My life Experience with the 3Cs
This is a hodgepodge of my experiences with the 3Cs during my life.
I'm huddled under my fourth grade school desk waiting for the all clear siren. I wonder if a little girl my age is worried about a nuclear bomb coming from my country? I don't want to bomb her, why would she want to bomb me. I go to bed at night wondering if a nuclear bomb will kill me before morning.
McCarthy is allegedly "saving" the country from Communism. He also preempts my kids TV shows.
I'm living in Stuttgart with my husband. He's doing required Army service. Some rubble from WWII remain. Many years later when I visit, they are rebuilt.
Most people in our German apartment building are hostile to Americans. They knock on my door to tell me how sorry they are about Kennedy's assassination. There is a candle light vigil down the mountain into the city. There is less hostility.
I watch the Berlin Wall fall while living in Boston. I feel hope for a better world order.
While living in Geneva Switzerland, Arabs, mostly women I see regularly in hijabs, express their horror to me about 9/11. Before they didn't speak to me. We will communicate warmly from then on. The change in attitude is a flashback to the change in Germany after Kennedy's death.
I become friends with Czech neighbors who work at their Geneva consulate. I regularly find half a Czech bread loaf hanging in a bag on my door many lunchtimes, flown in on the diplomatic pouch that morning.
The Czech couple invite me to Prague. They talk about life before and after the break up of the Soviet Union. They suffered politically when their daughter defected to Germany. In a restaurant a waiter admits he speaks fluent Russian, but minutes before he had "not understood" his Russian diners while being overly polite. My hosts says that is normal.
I'm a bad consumer in a society choked with things. I don't want the latest whatever. I consider having a car an annoyance, but I needed one for my reverse commute, Boston to suburbs for work.
I loved my two-bedroom Boston condo. I like living in an attractive place where I can enjoy the dusty rose of my bedroom, the cheery yellow of my office annex, my red and white kitchen. I like pretty clothes but do not want my closet crammed. I have one brown Scottish plaid wool skirt since seventh grade that only wore out in my mid-forties. I want just enough not too much.
I don't understand the need to replace, replace, replace with the newest anything when the old works. The waffle iron my grandmother bought before WWII and gave to me made great waffles. I only got rid of it when I moved to Europe in 1988.
I met a Russian woman when I walk by the Geneva UN building.

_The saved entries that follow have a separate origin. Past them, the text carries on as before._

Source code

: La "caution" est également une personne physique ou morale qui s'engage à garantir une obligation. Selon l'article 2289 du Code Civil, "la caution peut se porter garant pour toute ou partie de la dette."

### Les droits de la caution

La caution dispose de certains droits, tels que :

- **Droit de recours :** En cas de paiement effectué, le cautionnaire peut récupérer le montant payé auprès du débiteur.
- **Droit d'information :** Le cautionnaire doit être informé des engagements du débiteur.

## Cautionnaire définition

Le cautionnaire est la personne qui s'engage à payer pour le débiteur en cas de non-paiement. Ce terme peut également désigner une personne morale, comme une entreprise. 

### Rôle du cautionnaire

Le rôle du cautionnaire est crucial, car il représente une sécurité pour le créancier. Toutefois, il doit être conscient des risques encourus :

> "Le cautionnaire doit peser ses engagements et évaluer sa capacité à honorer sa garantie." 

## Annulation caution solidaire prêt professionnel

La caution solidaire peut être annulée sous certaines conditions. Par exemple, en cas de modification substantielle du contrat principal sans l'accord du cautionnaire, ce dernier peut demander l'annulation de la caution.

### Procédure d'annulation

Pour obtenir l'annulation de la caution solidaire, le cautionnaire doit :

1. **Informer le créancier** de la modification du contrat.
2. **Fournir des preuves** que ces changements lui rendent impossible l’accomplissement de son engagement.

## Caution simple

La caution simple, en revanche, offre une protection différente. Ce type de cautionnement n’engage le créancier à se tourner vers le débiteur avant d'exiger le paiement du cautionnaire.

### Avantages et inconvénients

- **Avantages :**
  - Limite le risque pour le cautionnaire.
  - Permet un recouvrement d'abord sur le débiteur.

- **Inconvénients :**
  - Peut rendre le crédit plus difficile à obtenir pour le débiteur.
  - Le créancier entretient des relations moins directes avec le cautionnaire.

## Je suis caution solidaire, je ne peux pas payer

We talk. We bond. She invited me to her St. Petersburg, home and arranged for an in-depth historic-cultural tour including subways, theater, ballet, churches. She made a great cucumber salad. We talk books, history, family and pets, her cats, my dogs.
I stood in the room where Rasputin was attacked, felt the door he ran through before throwing himself in the River. I touched the history I've read about.
I walked through Fydor Dostoevsky's home. I imagined him sitting at his desk writing. He had been exiled to Siberia earlier. I had read enough Russian history and literature to understand the need for change for the majority of the people.
Like most people, I'd loved Dr. Zhivago and named my daughter Lara, only added an L.
I often pass the house where Lenin lived in Geneva. The first meeting of The International was held in Geneva in 1866.
I question a society where everything goes to the top. I do not think an oligarch needs 25 bathrooms while his workers are on food stamps. I feel a manufacturer should built safety into its products. I've read where coal mines with unions have less accidents than those without. The planet's resources are being destroyed in the name of profit. On and on and on.
The theory behind Capitalism and Communism are excellent The problem is the men who are at the top pull the strings of those below to maintain their power. They lie, cheat and destroy the lives of those who are not at the top.
At the moment the U.S. is in danger of imploding giving way to the billionaire class. Its president is demented and immoral. Russia is under the denomination of a man who doesn't care who he kills or what he destroys. He is influencing U.S. policy.
An ideal society is where there is an equal playing field. Never will things be totally equal. A person who is tone deaf will never be an opera singer any more than a person horrible at math will be an engineer. But there should be ways for people to live a dignified life.
There will always people who want to accomplish more than just eating and having a roof over their heads.
Too many people hate people who are different from them. They think if they suppress them they will be better off. They often use religion to justify their cruelties. It takes more energy to hate.
The powerful, be they Communist or Capitalist, manipulate those below.
A society that gives people chances and helps those that can't help themselves, is overall a better place for all.
I'm not a Communist, although the principles could be good if they had not been corrupted.
I'm not a Capitalist, although the principles could be good if they had not been corrupted.
I'm not a Consumer that would gladden the heart of many a business. I'm a selective user of what exists.
Will the world ever be better? I'm not sure there are enough good humans, kind humans, to keep the bad humans under control but we can try.